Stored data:

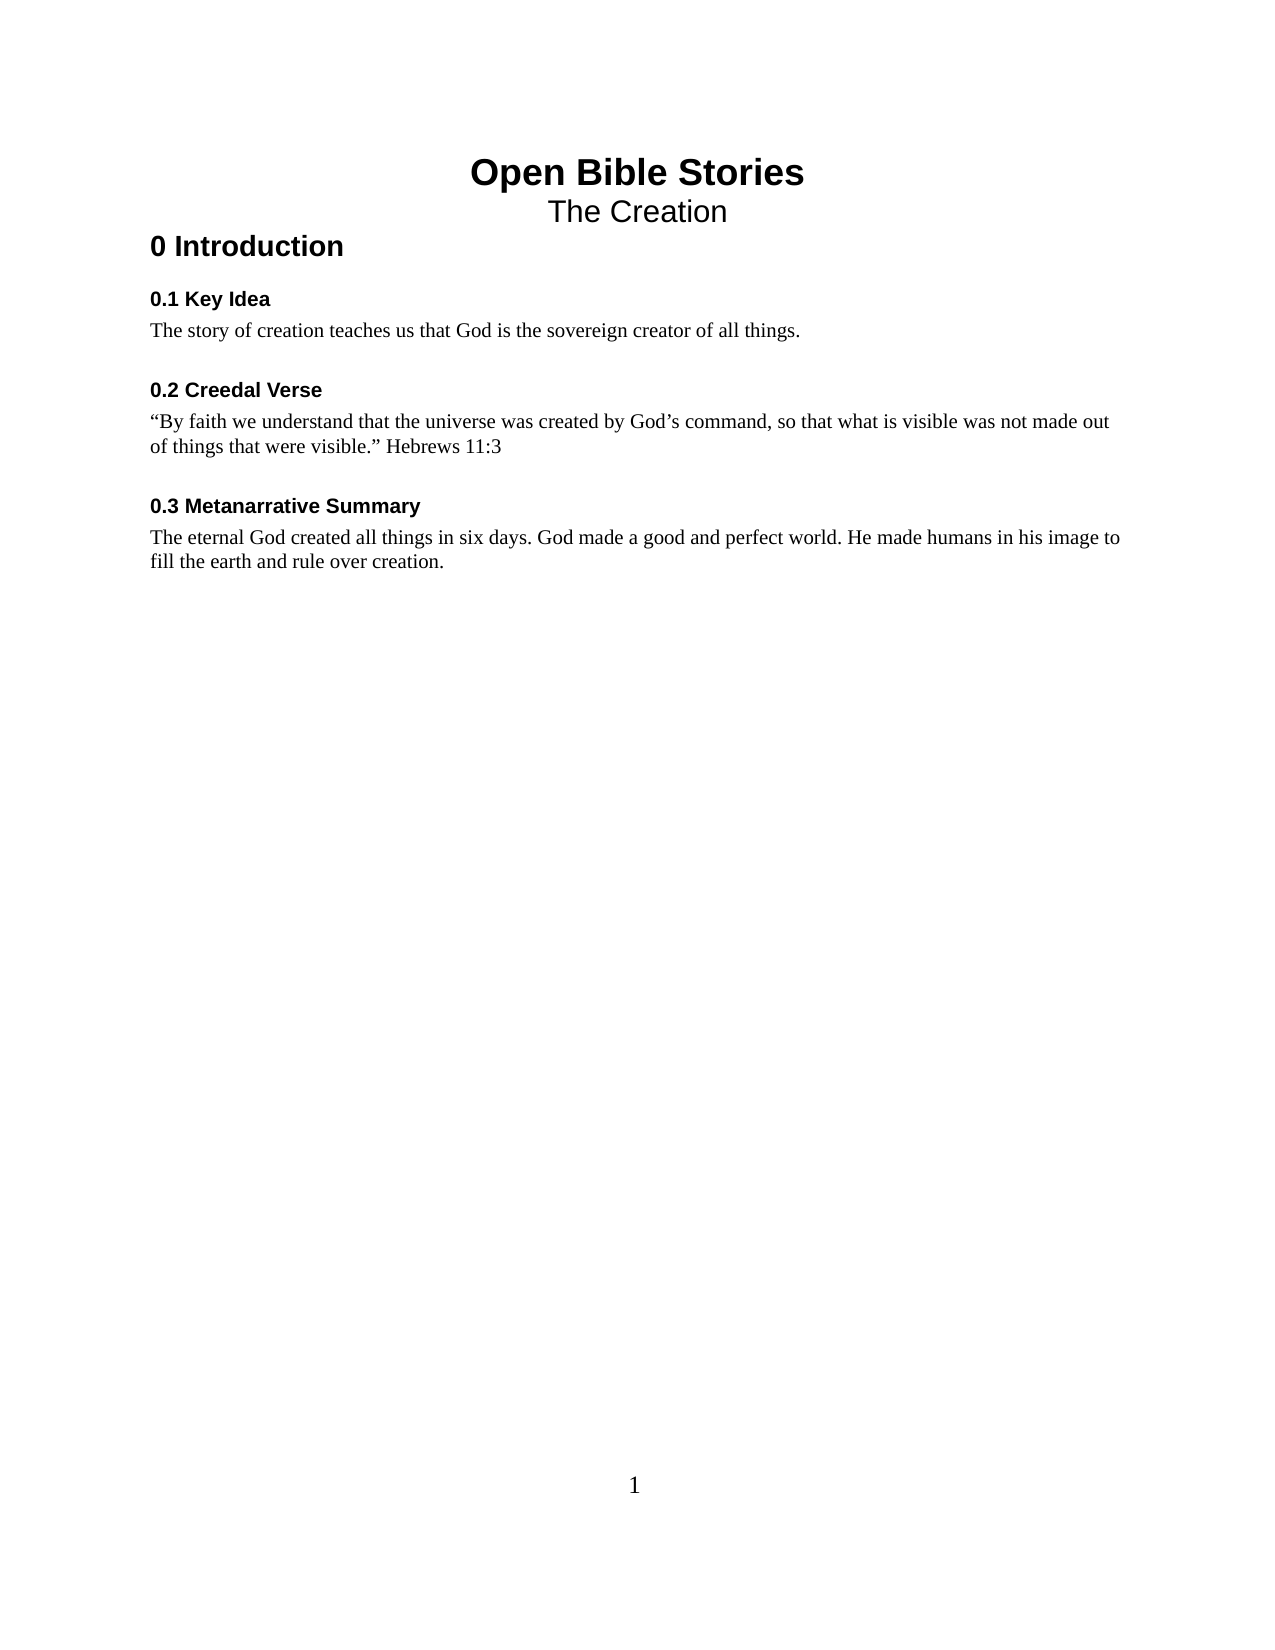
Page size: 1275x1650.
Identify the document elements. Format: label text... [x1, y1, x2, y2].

text The eternal God created all things in six days. God made a good and perfect world. He made humans in his image to fill the earth and rule over creation. [150, 525, 1125, 573]
text The story of creation teaches us that God is the sovereign creator of all things. [150, 318, 1125, 342]
subtitle The Creation [150, 193, 1125, 229]
subtitle 0 Introduction [150, 229, 1125, 263]
subtitle 0.3 Metanarrative Summary [150, 493, 1125, 517]
title Open Bible Stories [150, 150, 1125, 193]
text “By faith we understand that the universe was created by God’s command, so that what is visible was not made out of things that were visible.” Hebrews 11:3 [150, 409, 1125, 458]
subtitle 0.2 Creedal Verse [150, 378, 1125, 402]
subtitle 0.1 Key Idea [150, 287, 1125, 311]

# Given problem
Which lines of the listing above contain the string "text"? List each of them in full. Case counts.

# Correct result
Identify the document elements. Format: label text... [x1, y1, x2, y2].
text The eternal God created all things in six days. God made a good and perfect world. He made humans in his image to fill the earth and rule over creation. [150, 525, 1125, 573]
text The story of creation teaches us that God is the sovereign creator of all things. [150, 318, 1125, 342]
text “By faith we understand that the universe was created by God’s command, so that what is visible was not made out of things that were visible.” Hebrews 11:3 [150, 409, 1125, 458]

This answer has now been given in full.